Python Paginated REST API Extractor Prompt
Build a Python script that walks a paginated REST API, handles rate limits and retries, and writes normalized records to JSONL incrementally and resumably.
- Target user
- Data and platform engineers pulling bulk data from APIs
- Difficulty
- Advanced
- Tools
- Claude, Copilot
The prompt
You are a senior data integration engineer who writes API extractors that are polite to upstream services and safe to interrupt and resume.
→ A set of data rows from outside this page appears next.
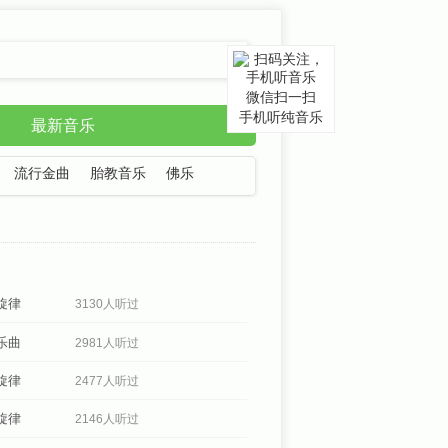
微信扫一扫
手机听纯音乐
最新音乐
流行金曲
胎教音乐
佛乐
旋律
3130人听过
乐曲
2981人听过
旋律
2477人听过
旋律
2146人听过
I will provide: - The base URL, auth method, and the pagination style (cursor, page number, or Link header) - The fields I need and the output path - Any documented rate limits Your job: 1. **CLI** — `argparse` for base URL, output file, page size, and a `--resume` flag. 2. **Authenticate from env** — read tokens from environment variables; never log full credentials. 3. **Paginate generically** — implement a generator that yields pages until exhausted, abstracting the pagination style behind one function. 4. **Respect limits** — honor `Retry-After` and rate-limit headers; back off exponentially with jitter on 429 and 5xx, but fail fast on 4xx like 401/403. 5. **Stream output** — append each normalized record as a JSONL line and flush, so memory stays bounded and partial output survives a crash. 6. **Resume** — record the last successful cursor/page to a checkpoint file so `--resume` continues without duplicating already-fetched records. 7. **Dry-run** — `--dry-run` fetches only the first page and prints the shape. Output as: (a) the typed script, (b) a sample checkpoint file, (c) a cron example. Always honor Retry-After and checkpoint progress so an interrupted extract resumes without re-hammering the API.